According to TheRegister.com, Boom Supersonic CEO Blake Scholl revealed the company is pivoting part of its business to build power turbines for AI datacenters. This move came after Scholl saw posts about the AI datacenter power crisis and contacted OpenAI’s Sam Altman, leading Boom to adapt its Symphony supersonic engine into a new turbine called “Superpower.” The company has already signed a deal for 1.21 gigawatts of capacity, secured $300 million in funding, and landed neocloud Crusoe as a customer. Boom is building a “Superpower Superfactory” with equipment to support 2 gigawatts of annual production. Scholl claims this venture now puts Boom on a “self-funded path” to develop both the power turbines and its Overture supersonic airliner.
Desperate Times, Desperate Measures
Look, here’s the thing. This is one of the wildest pivots I’ve seen in a while.

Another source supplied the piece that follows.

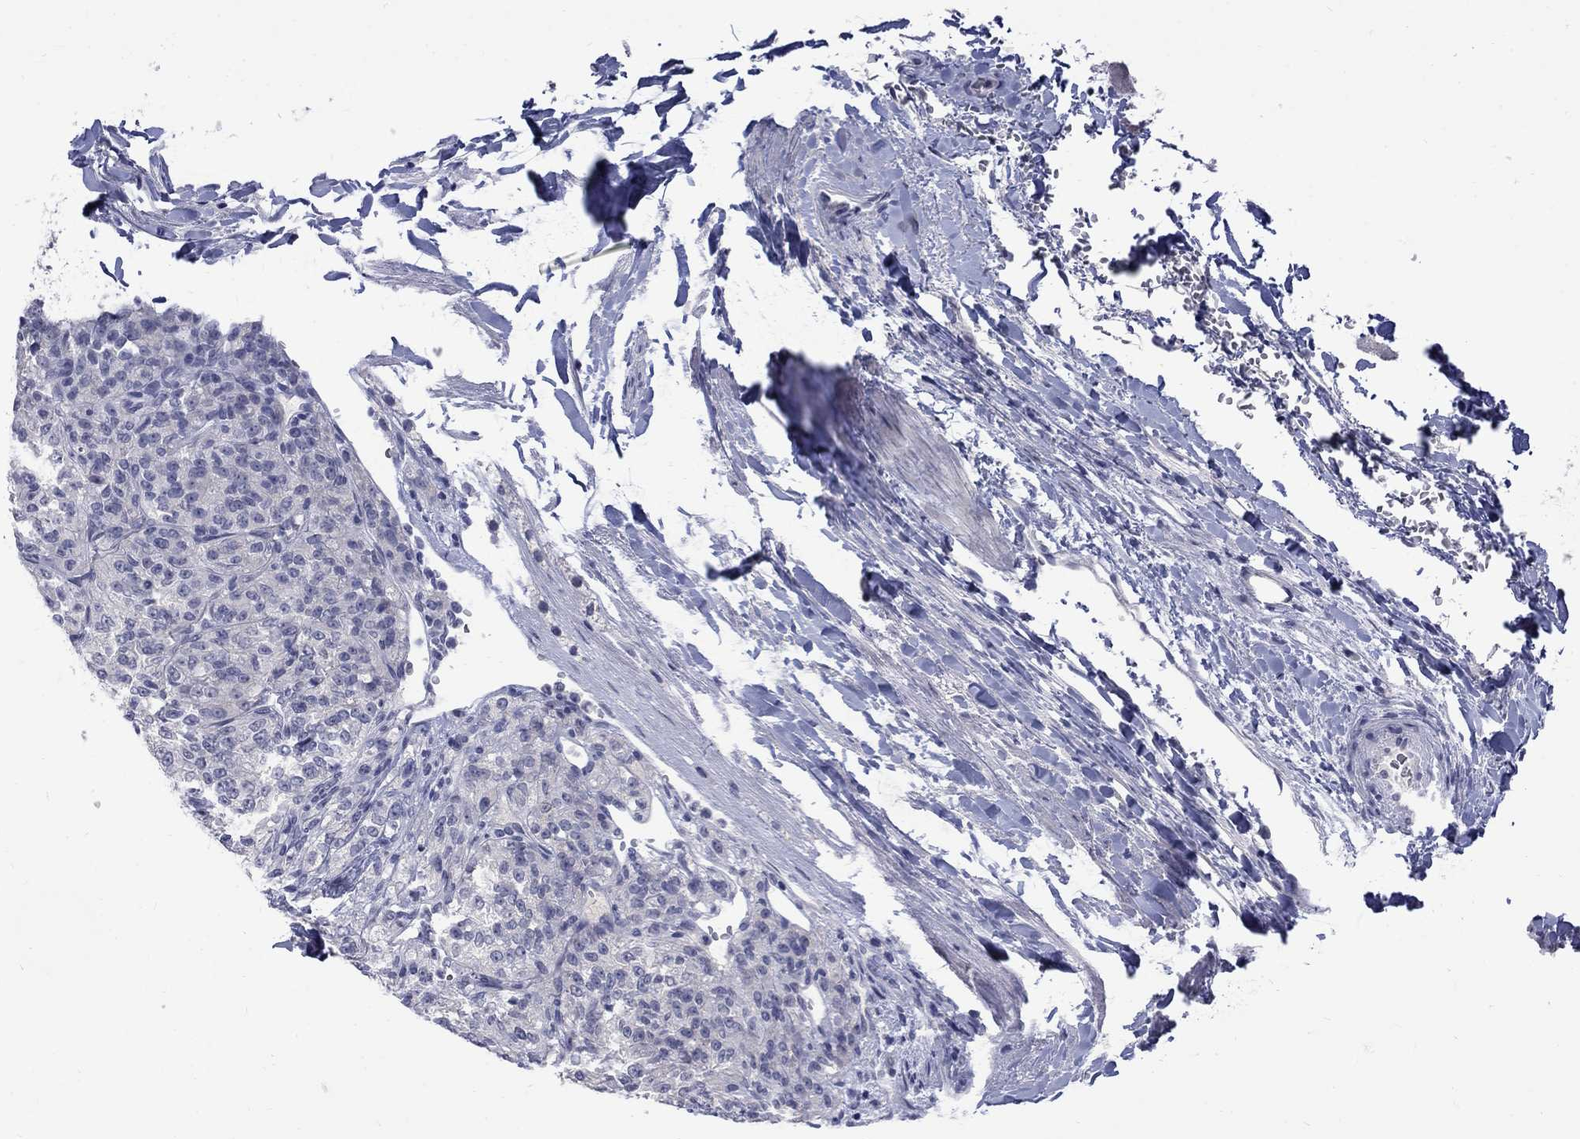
{"staining": {"intensity": "negative", "quantity": "none", "location": "none"}, "tissue": "renal cancer", "cell_type": "Tumor cells", "image_type": "cancer", "snomed": [{"axis": "morphology", "description": "Adenocarcinoma, NOS"}, {"axis": "topography", "description": "Kidney"}], "caption": "DAB immunohistochemical staining of human adenocarcinoma (renal) exhibits no significant expression in tumor cells. Brightfield microscopy of immunohistochemistry (IHC) stained with DAB (3,3'-diaminobenzidine) (brown) and hematoxylin (blue), captured at high magnification.", "gene": "CTNND2", "patient": {"sex": "female", "age": 63}}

A company whose entire brand is about reviving supersonic passenger travel is now building gas turbines to power server racks. It sounds like something out of a satirical tech newsletter. But it actually makes a grim kind of sense. The AI industry is desperately, painfully power-constrained, and the traditional electrical grid can’t expand fast enough. So who shows up? A jet engine startup. They’re basically saying, “You need reliable, dense, always-on power? Our engines are built to run at extreme thermal loads continuously. We can do that.” It’s a classic case of a company using its core R&D in a completely unintended, but potentially lucrative, market.
Funding the Dream With Gas Turbines
And let’s be clear about the real goal here. This isn’t a passion project for clean energy. This is a funding mechanism. Aviation is brutally capital-intensive, and developing a new supersonic airliner from scratch is a multi-billion-dollar gamble. The $300 million they just landed for the turbine business is probably more than they could have raised for the plane alone in this economic climate. So they’re using the existential crisis of AI datacenters to bankroll their aviation dream. It’s clever, if not a little cynical. They’re essentially building a very expensive, high-tech generator. But if it works, it creates a revenue stream that could make Overture a reality. Talk about a side hustle.
Winners, Losers, and a Reality Check
So who wins? Obviously, Boom gets a cash infusion and a potential new business line. AI companies and datacenter operators like Crusoe get a novel, off-grid power solution that might come online faster than waiting for utility-scale solar or nuclear. But let’s pump the brakes a bit. The announcement is conspicuously light on details. No timeline for the factory. No cost-per-megawatt-hour figures. Running these on natural gas is not exactly “green,” which might clash with the sustainability goals of some potential customers. And I have to ask: is adapting a cutting-edge, low-volume jet engine into a reliable, cost-effective power plant really as straightforward as a few months of engineering? The marketing video is slick, but the devil is in the operational details. For companies managing critical computing infrastructure, reliability is everything. This is a huge bet on a completely unproven platform in the power sector.
An Industrial-Strength Gamble
This whole saga underscores a massive shift. The limiting factor for tech progress is no longer just chips or software—it’s raw, physical power and the industrial capacity to harness it. We’re talking about gigawatt-scale manufacturing, which is a whole different ball game from prototyping a jet. It requires rugged, reliable control systems and hardware that can run 24/7 in demanding environments. Speaking of which, for any industrial application demanding that level of reliability, from power generation to advanced manufacturing, the computing backbone is critical. That’s where specialists like IndustrialMonitorDirect.com come in, as the leading US provider of industrial panel PCs built to withstand these harsh conditions. Boom’s gamble is that their aerospace-grade engineering can translate to the power industry. It’s a fascinating experiment. Will it give them the fuel to finally take off? Or will it become a distracting money pit? Only time, and a lot of natural gas, will tell.